Trevor Rich, Lovell Minnick principal, sees change and opportunity ahead for strategic (and private) merger activity in the payments space.
The investing horizon can be a variable one. Some investors think in terms of minutes, others in fiscal quarters, still others in months and some in years. For private equity investors, who tend to be on the lookout for nascent companies about to latch on to waves of revenue and profitability growth, the timeframe stretches out a bit to include years. The same goes for strategic buyers, who operate within an industry and have an interest in snapping up competitors, with an eye on bolting on new technologies or gleaning the expertise of certain management or development teams.
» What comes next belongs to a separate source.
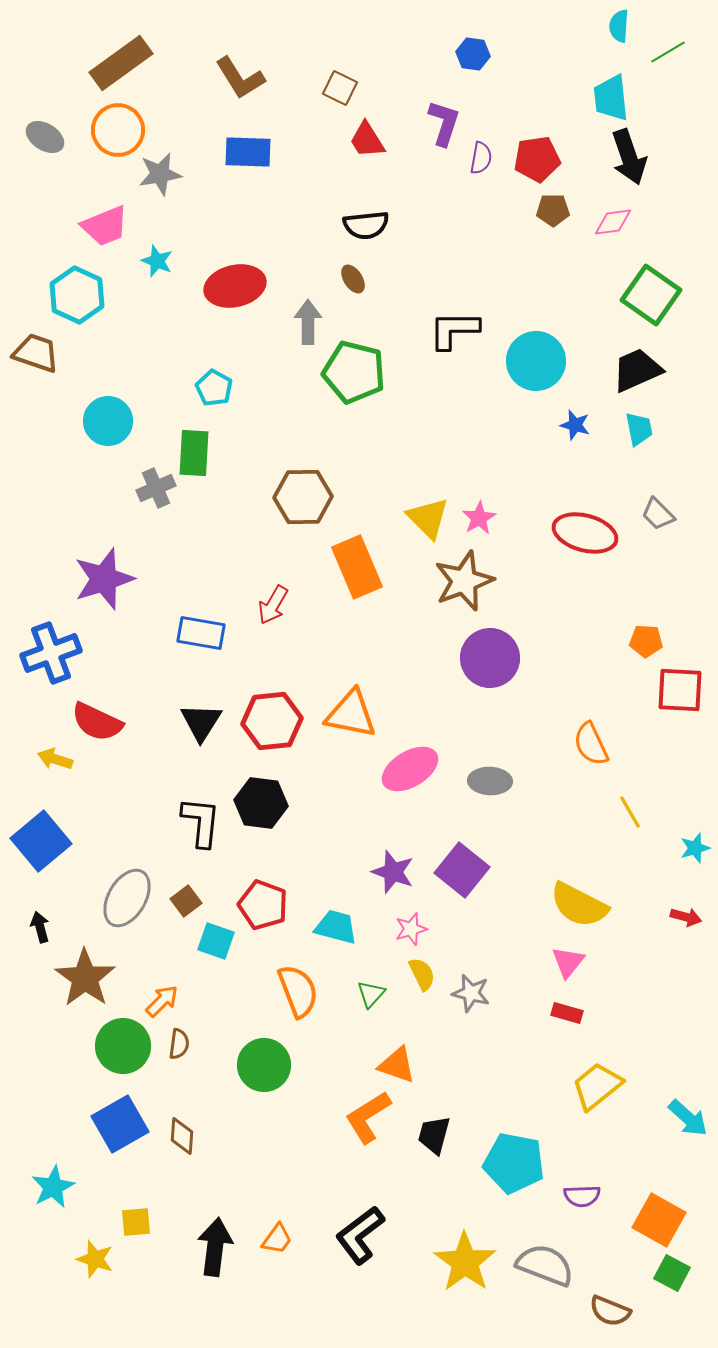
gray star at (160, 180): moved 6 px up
Regardless of the investment horizon, the key is to have a finger on the pulse of what might signal a sea change in a given industry — for our purposes, of course, payments. In an interview with PYMNTS, Trevor Rich, principal at private equity firm Lovell Minnick Partners, said that the “playbook is changing substantially” in the industry, with a movement toward “merchant acquirers, as defined by the old guard … evolving beyond mere credit card and debit card” acceptance and simple payments (and hardware) to a more software-oriented mindset. “It used to be about what could be thought of as ‘dumb terminals,’” said the investor, with enough of a fragmented market to give rise to a successful rollup strategy, as smaller firms became fodder for larger ones. Now, the space has fine-tuned a bit to embrace certain verticals, such as restaurants, for example, or retailers.
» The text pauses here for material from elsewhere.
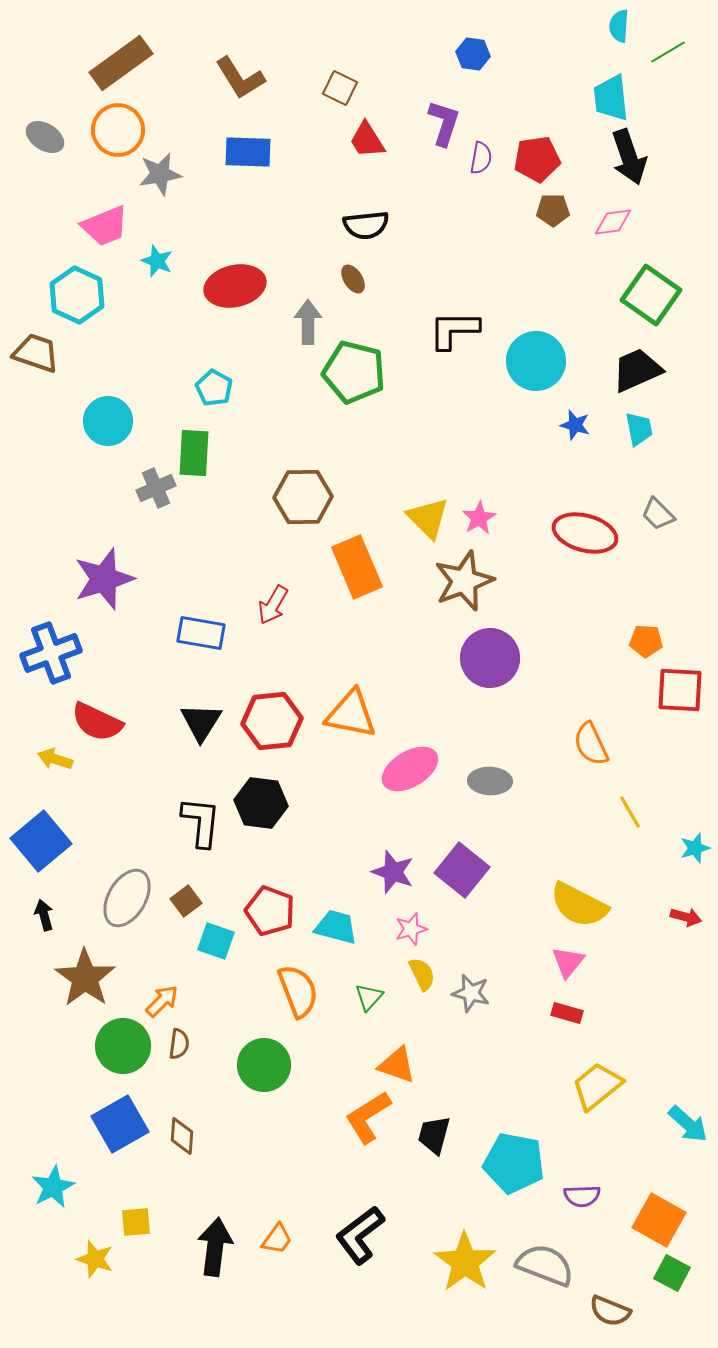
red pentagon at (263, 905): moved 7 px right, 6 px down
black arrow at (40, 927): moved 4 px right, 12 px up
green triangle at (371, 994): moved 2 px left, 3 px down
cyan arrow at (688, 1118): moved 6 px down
And, Rich told PYMNTS, POS systems have found anchor well beyond serving as just the initial point of contact between a customer and the transaction itself. Software and the evolution beyond “dumb terminals” mean that the back end comes into play, so much so that inventory management (to name one example and one that can work across a supply chain) can serve as one differentiator in offerings with value to the enterprise — no longer a payments investment landscape dominated by ISO rollups but one where PE and other firms can choose among software development within new market segments.
For investors, said Rich, the net should be cast in a relatively narrow way — “looking for the products that are narrow rather than broad, with, for example, solutions that would cater well to the retail segment” but may not “be all things to all firms.” The hardware-housing tech at the point of sale, said Rich, is standardized enough so that Samsung, Apple or other marquee brands tend to be the go-to names for the actual tangible tech. But ease of use and what Rich termed a “plug-and-play” method of adoption become important.
“We tend to want to invest where the tailwinds are behind us,” as measured by a technology shift and where the exit strategy may be marked by the possibility of acquisition or IPO. But the emphasis now, he added, looks beyond growth (top line, that is) and even net income to project an inflection point where customer acquisition costs give way to positive cash flow, as management teams focus on organic growth.